··· Collected data ···
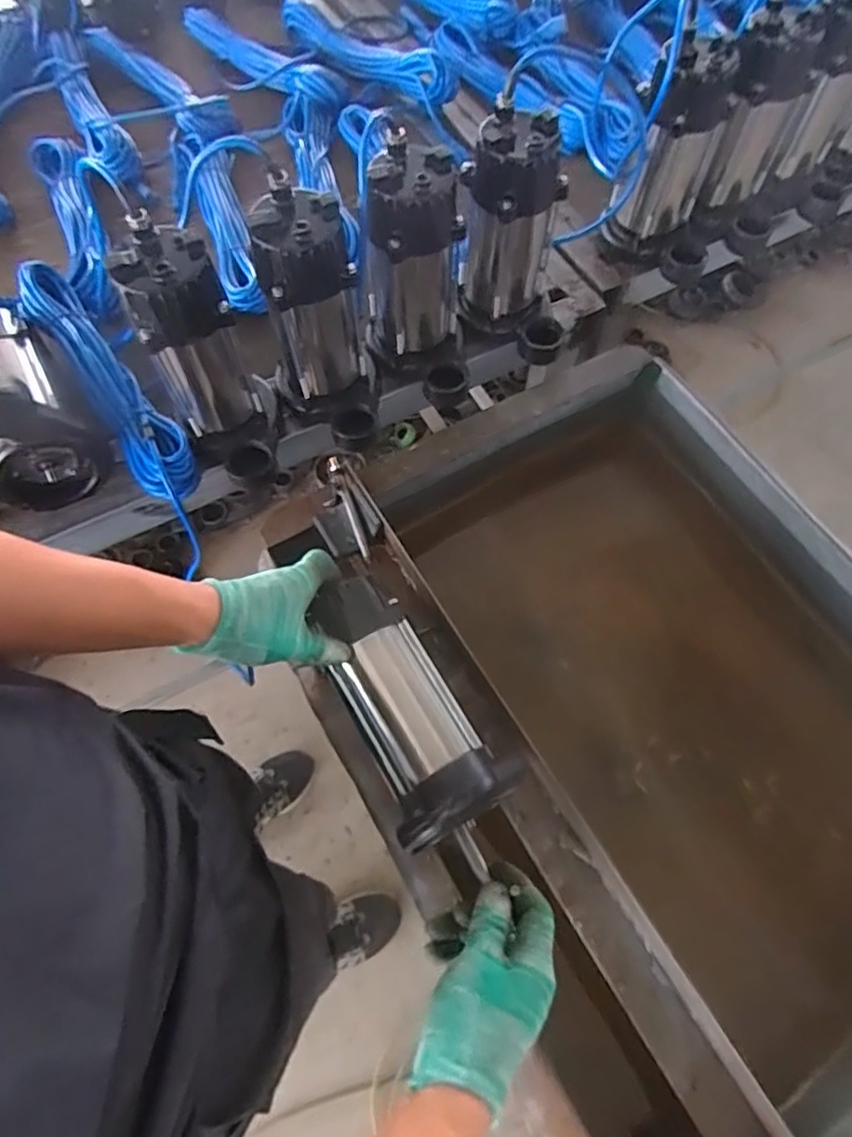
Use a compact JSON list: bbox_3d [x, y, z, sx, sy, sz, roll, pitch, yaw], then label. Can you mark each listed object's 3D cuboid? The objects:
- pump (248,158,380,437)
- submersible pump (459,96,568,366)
···
* **Problem details**
Write out the lines of the listing from the one with "- pump (248,158,380,437)" to the very end, inclusive, exactly as they appear and with nothing added.

* **The completed task**
- pump (248,158,380,437)
- submersible pump (459,96,568,366)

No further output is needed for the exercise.